Brano –
----
Come forse avrete ormai capito, non guardo molti film e tanto meno serie TV. So che mi perdo tantissimo, ma finora non si sono verificate le congiunzioni astrali adeguate perché questa forma d’arte e io riusciamo a incontrarci nella giusta maniera. Eppure ogni tanto qualcosa capita, soprattutto se è un musical. E io adoro i musical.
Sono però sempre perennemente in ritardo. The Greatest Showman, diretto da Michael Gracey, è uscito nei cinema sul finire del 2017 e io l’ho scoperto solo l’estate scorsa. Mi era capitato di guardare qualche trailer, ma forse non gli avevo prestato la giusta attenzione e non mi aveva colpito troppo. Non avevo neanche mai sentito una sola canzone. E così, piazzata davanti allo schermo per decisione altrui, ignara di trama o altri dettagli, sono rimasta incantata da questa meraviglia. Meglio tardi che mai.
L’idea si basa sulla vera attività imprenditoriale di P.T. Barnum, considerato un po’ il padre del circo moderno, e oltre a lui incontriamo nella pellicola altri personaggi davvero esistiti. Il film non ambisce a essere una biografia fedele, non ci prova neanche; anzi, la realtà è stata molto rivisitata (e forse edulcorata) per adeguarla allo scopo della pellicola. Eppure credo preservi ed esalti al massimo lo spirito di fondo che pure allora in qualche misura doveva esserci: la celebrazione della diversità.
----
Dati archiviati –
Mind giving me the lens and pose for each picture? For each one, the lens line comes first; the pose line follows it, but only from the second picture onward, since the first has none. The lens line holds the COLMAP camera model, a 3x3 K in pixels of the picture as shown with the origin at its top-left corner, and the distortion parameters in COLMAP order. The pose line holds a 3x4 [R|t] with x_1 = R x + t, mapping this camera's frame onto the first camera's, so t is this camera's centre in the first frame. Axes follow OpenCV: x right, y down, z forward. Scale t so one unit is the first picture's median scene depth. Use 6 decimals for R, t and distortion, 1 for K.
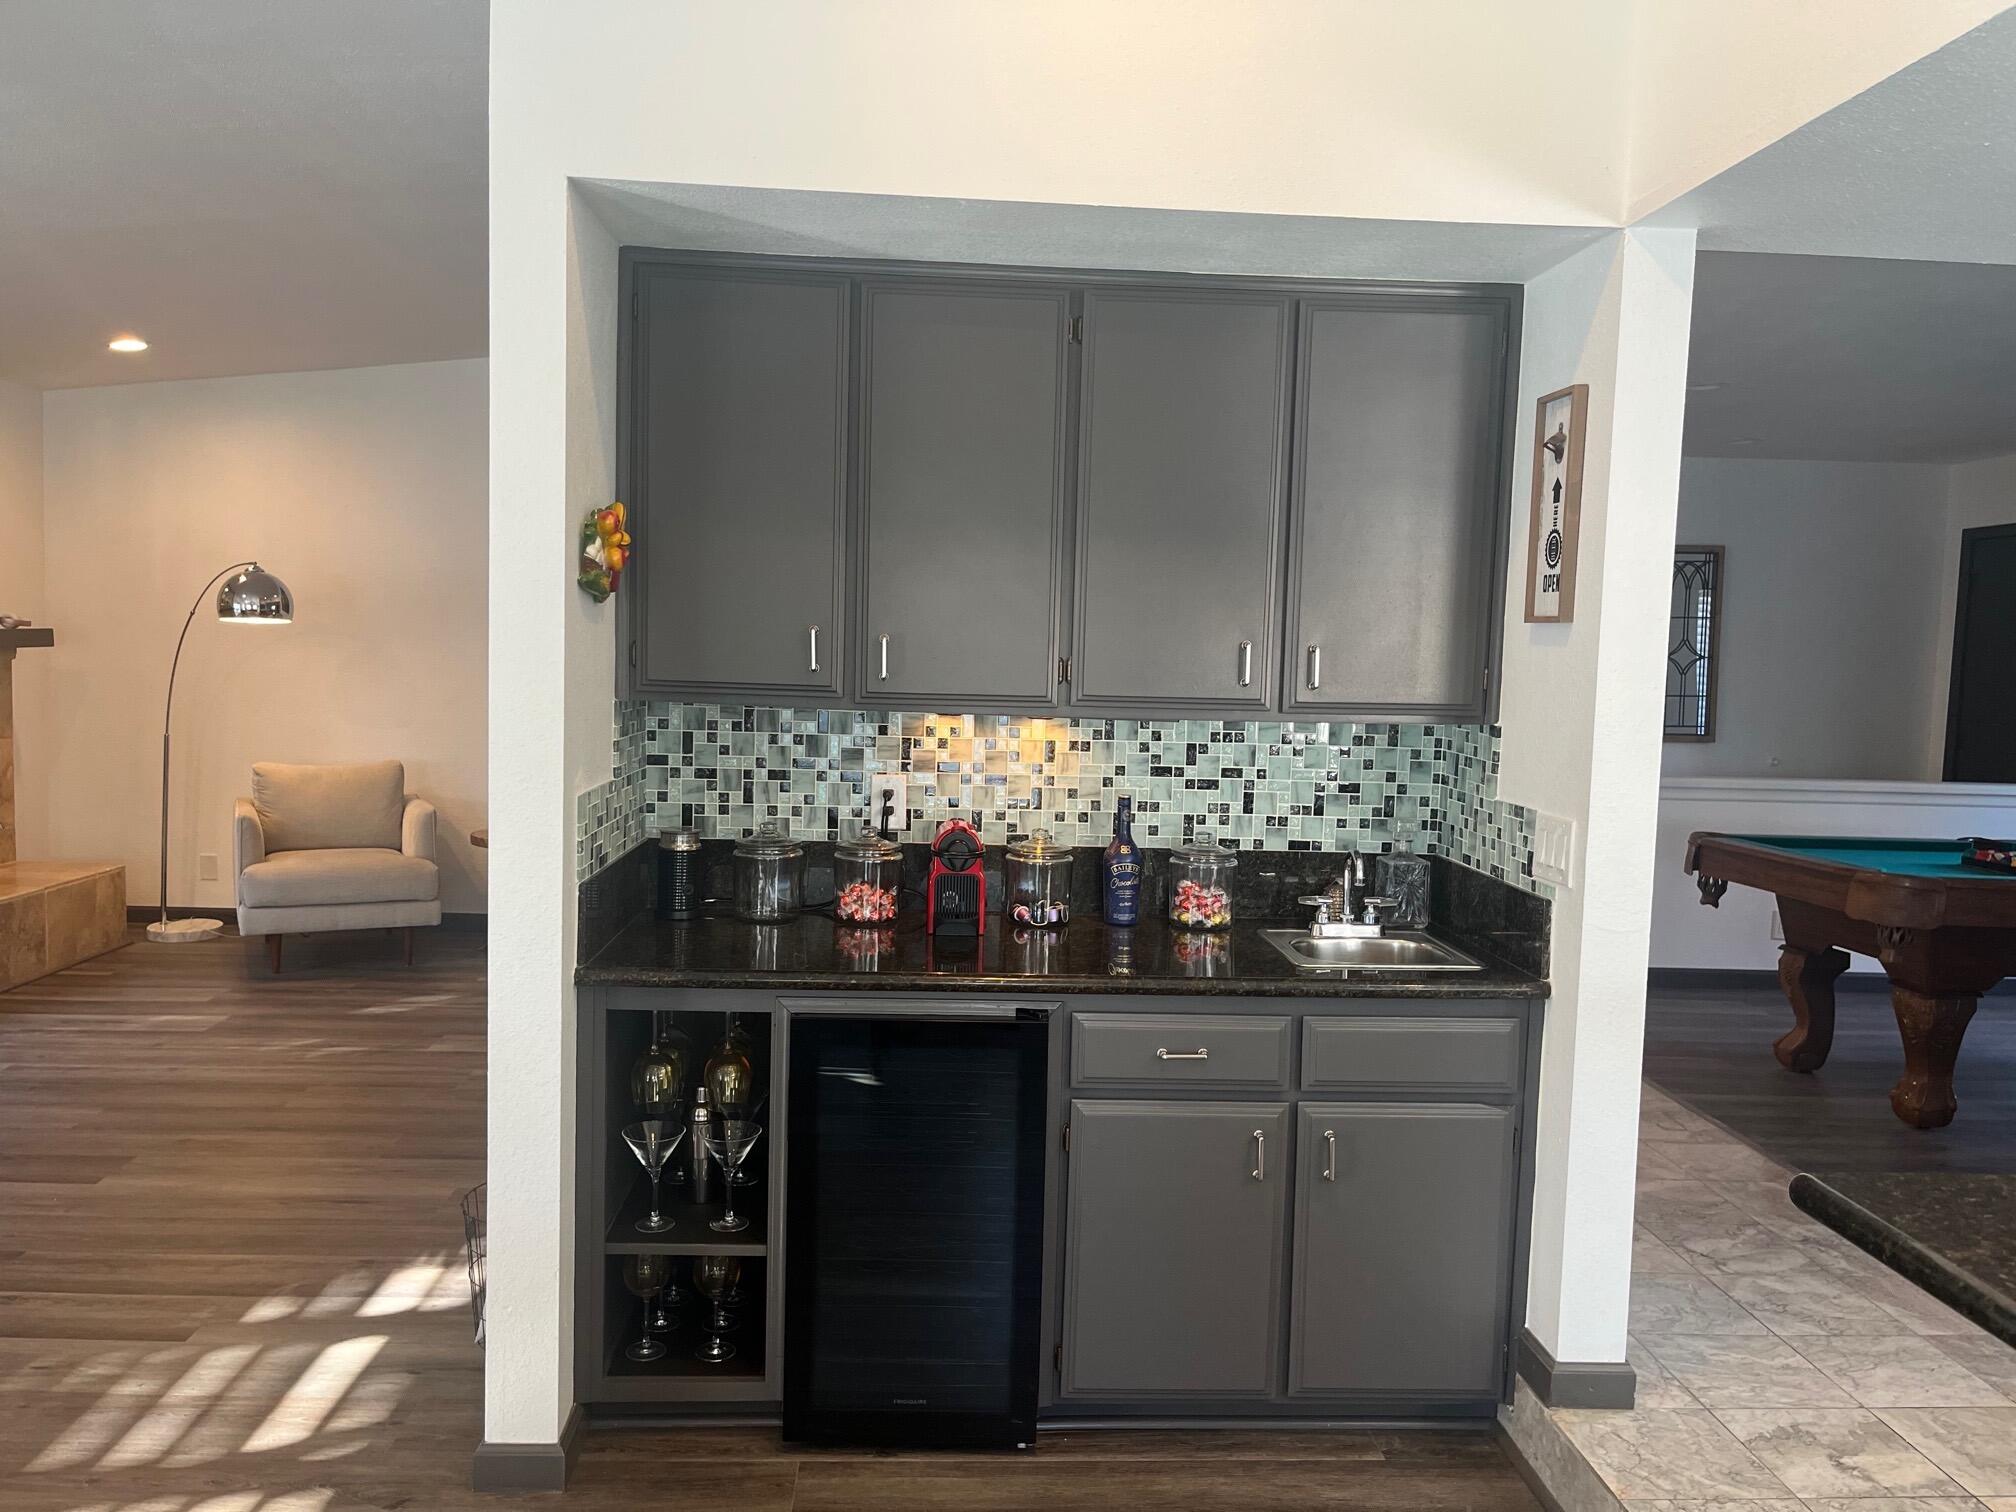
----
Esercizio A – Riporta fedelmente la parte del brano su The Greatest Showman che va da "L’idea si basa" a "celebrazione della diversità.".
Esercizio B – Secondo il brano su The Greatest Showman, chi ha diretto il film?
Esercizio C – Prosegui il brano sul film The Greatest Showman dopo la sua ultima frase.
Il materiale è distinto dal brano e va considerato a parte.

Risposta scritta A –
L’idea si basa sulla vera attività imprenditoriale di P.T. Barnum, considerato un po’ il padre del circo moderno, e oltre a lui incontriamo nella pellicola altri personaggi davvero esistiti. Il film non ambisce a essere una biografia fedele, non ci prova neanche; anzi, la realtà è stata molto rivisitata (e forse edulcorata) per adeguarla allo scopo della pellicola. Eppure credo preservi ed esalti al massimo lo spirito di fondo che pure allora in qualche misura doveva esserci: la celebrazione della diversità.

Risposta scritta B – Michael Gracey.

Risposta scritta C –
Cresciuto in povertà e con un’infanzia difficile, il giovane Phineas cresce innamorandosi di Charity, che ricambia e accetta di sposarlo nonostante il dissenso dei ricchi genitori. Le difficoltà economiche non mancano e non aiuta l’improvvisa idea di Barnum di mettere su un circo: stufo della quotidianità, vuole finalmente realizzare i suoi sogni di bambino e creare mondi fantastici che possano rendere felici, almeno per qualche ora, le persone. Finisce così per circondarsi dei cosiddetti freaks, persone “diverse” che diventano il fulcro dei suoi spettacoli: nani, albini, uomini cane, uomini altissimi o estremamente pesanti, una donna barbuta e trapezisti neri, ecc. E che formano una seconda famiglia, dove tutti sono diversi, ma tutti sono uguali. Ma va fin tutto fin troppo bene, no? Esatto: la continua ricerca dell’accettazione da parte della critica, l’incontro con la cantante Jenny Lind e l’intolleranza sempre maggiore di una parte dei cittadini fanno precipitare la situazione.
Ho amato questo film dall’inizio alla fine, è confezionato ad arte e con grandissima cura per i dettagli, dai costumi, alla scenografia, alla regia, alle canzoni e coreografie. I contenuti speciali che raccontano il dietro le quinte vi lasceranno a bocca aperta. Dalla primissima idea all’effettiva realizzazione sono passati 7 anni. Insomma, perseverare e mai desistere.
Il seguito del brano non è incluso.